Run the notebook and you'll get the exact same output:
Script Tokens %
---------------------------------------------------------------------
Latin (English, code, European languages) 134,868 67.43%
Arabic (MSA, Darija, Algerian, Egyptian, Persian, Urdu) 7,964 3.98%
CJK (Chinese, Japanese, Korean) 10,584 5.29%
Other (punctuation, symbols, digits) 46,603 23.30%
→ Latin gets 17× more dedicated tokens than Arabic.
And on a real sentence:
Artificial intelligence is here → 4 tokens (English)
الذكاء الاصطناعي وصل → 8 tokens (Arabic) ← 2× the cost
+100% to express the exact same idea — on the modern AI/tech register, exactly the vocabulary you need to talk about data, models, business. The script (analyse_vocab_o200k.py) runs three such pairs and measures 1.93× aggregate — close to the +100% headline on this register.
Caveat to stay rigorous: the multiplier is not uniform across all Arabic. Short everyday phrases built from very frequent words (greetings, basic verbs) can land close to parity, because frequent Arabic letter clusters did make it into the BPE merges. The 2× tax bites hardest on modern, technical, business Arabic — which is precisely the register that matters for any product, API call, or chatbot serving Arabic-speaking users. The examples below mix MSA (Modern Standard Arabic) and Darija (Moroccan) on purpose, to show both registers carry the tax.

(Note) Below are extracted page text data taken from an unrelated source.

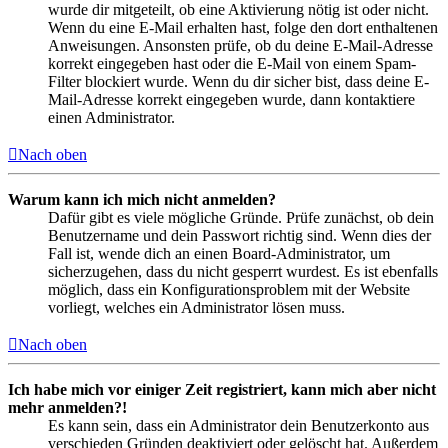
wurde dir mitgeteilt, ob eine Aktivierung nötig ist oder nicht.
Wenn du eine E-Mail erhalten hast, folge den dort enthaltenen
Anweisungen. Ansonsten prüfe, ob du deine E-Mail-Adresse
korrekt eingegeben hast oder die E-Mail von einem Spam-
Filter blockiert wurde. Wenn du dir sicher bist, dass deine E-
Mail-Adresse korrekt eingegeben wurde, dann kontaktiere
einen Administrator.
Nach oben
Warum kann ich mich nicht anmelden?
Dafür gibt es viele mögliche Gründe. Prüfe zunächst, ob dein
Benutzername und dein Passwort richtig sind. Wenn dies der
Fall ist, wende dich an einen Board-Administrator, um
sicherzugehen, dass du nicht gesperrt wurdest. Es ist ebenfalls
möglich, dass ein Konfigurationsproblem mit der Website
vorliegt, welches ein Administrator lösen muss.
Nach oben
Ich habe mich vor einiger Zeit registriert, kann mich aber nicht
mehr anmelden?!
Es kann sein, dass ein Administrator dein Benutzerkonto aus
verschieden Gründen deaktiviert oder gelöscht hat. Außerdem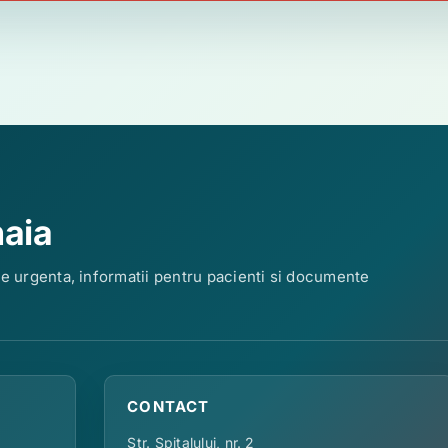
naia
de urgenta, informatii pentru pacienti si documente
CONTACT
Str. Spitalului, nr. 2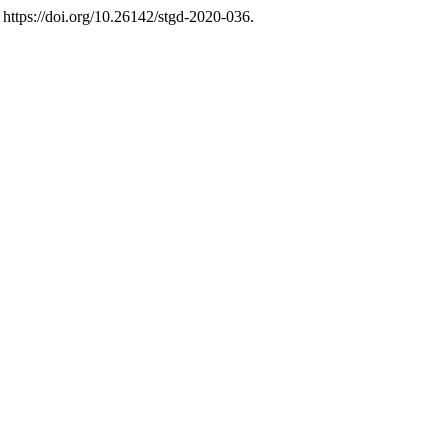
https://doi.org/10.26142/stgd-2020-036.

OpenAI is the example I measure because tiktoken is the only publicly downloadable, byte-for-byte verifiable tokenizer among the big three.
But the same pattern holds for Claude (Anthropic) and Gemini (Google). Their tokenizers are proprietary, but they:
- Are all built on top of UTF-8 (Layer 1 ⇒ Arabic starts at ×2 bytes anyway).
- Are all trained on English-dominant corpora (Layer 2 ⇒ same amplification mechanism).
The exact numbers vary across vendors, but the structural mechanism is identical. ~500 million Arabic-script speakers pay this tax on every major LLM, every day.
git clone https://github.com/miloudbelarebia/arabic-tax
cd arabic-tax
pip install tiktoken matplotlib arabic-reshaper python-bidi jupyter
jupyter notebook arabic_tax.ipynbOr run the plain Python scripts:
python3 analyse_vocab_o200k.py # full vocabulary analysis
python3 viz.py # regenerate the infographic| File | What it does |
|---|---|
arabic_tax.ipynb |
Main notebook — runs the full analysis end-to-end |
analyse_vocab_o200k.py |
Standalone script: classifies the 200,019 tokens |
viz.py |
Generates the 1080×1080 infographic |
test_logic.py |
14-case sanity check for the Unicode classifier |
the-arabic-tax.png |
The infographic (ready for social media) |
- Higher API bills for any product that serves Arabic-speaking users (~500M people).
- Smaller usable context window in Arabic — a 128k-token window shrinks to roughly 64k of useful content.
- Worse model behavior, because the model is reading fragmented words instead of whole units.
- A linguistic-sovereignty issue: the dominant AI infrastructure represents some languages as first-class and others as expensive afterthoughts. Fixable — but only if we measure it first.
@misc{belarebia2026arabictax,
author = {Belarebia, Miloud},
title = {The Arabic Tax — Measuring Arabic-Script Under-representation
in OpenAI's Tokenizer},
year = {2026},
url = {https://github.com/miloudbelarebia/arabic-tax}
}Layer 1 — UTF-8:
- The history of UTF-8 by Rob Pike — designed September 1992 with Ken Thompson
- RFC 3629 — the UTF-8 specification — byte sizes, formally
- UTF-8 — Wikipedia — encoding ranges with examples
Layer 2 — Tokenizers:
- openai/tiktoken on GitHub — the actual
o200k_basevocabulary file - GPT-4 vs GPT-4o multilingual compression — Chinese 12→2 tokens example
Native Arabic tokenizer initiatives:
- Fanar (QCRI Qatar) on Hugging Face — Arabic-centric LLM with native tokenizer
- Fanar paper, arXiv
Miloud Belarebia — @miloudbelarebia Website: databelarebia.com
MIT — fork it, run it, share it.
Data source: github.com/openai/tiktoken — vocabulary o200k_base, measured 2026-05-18.
OpenAI is taken here as the verifiable example. The mechanism applies to ChatGPT, Claude, Gemini, and every modern LLM built on UTF-8.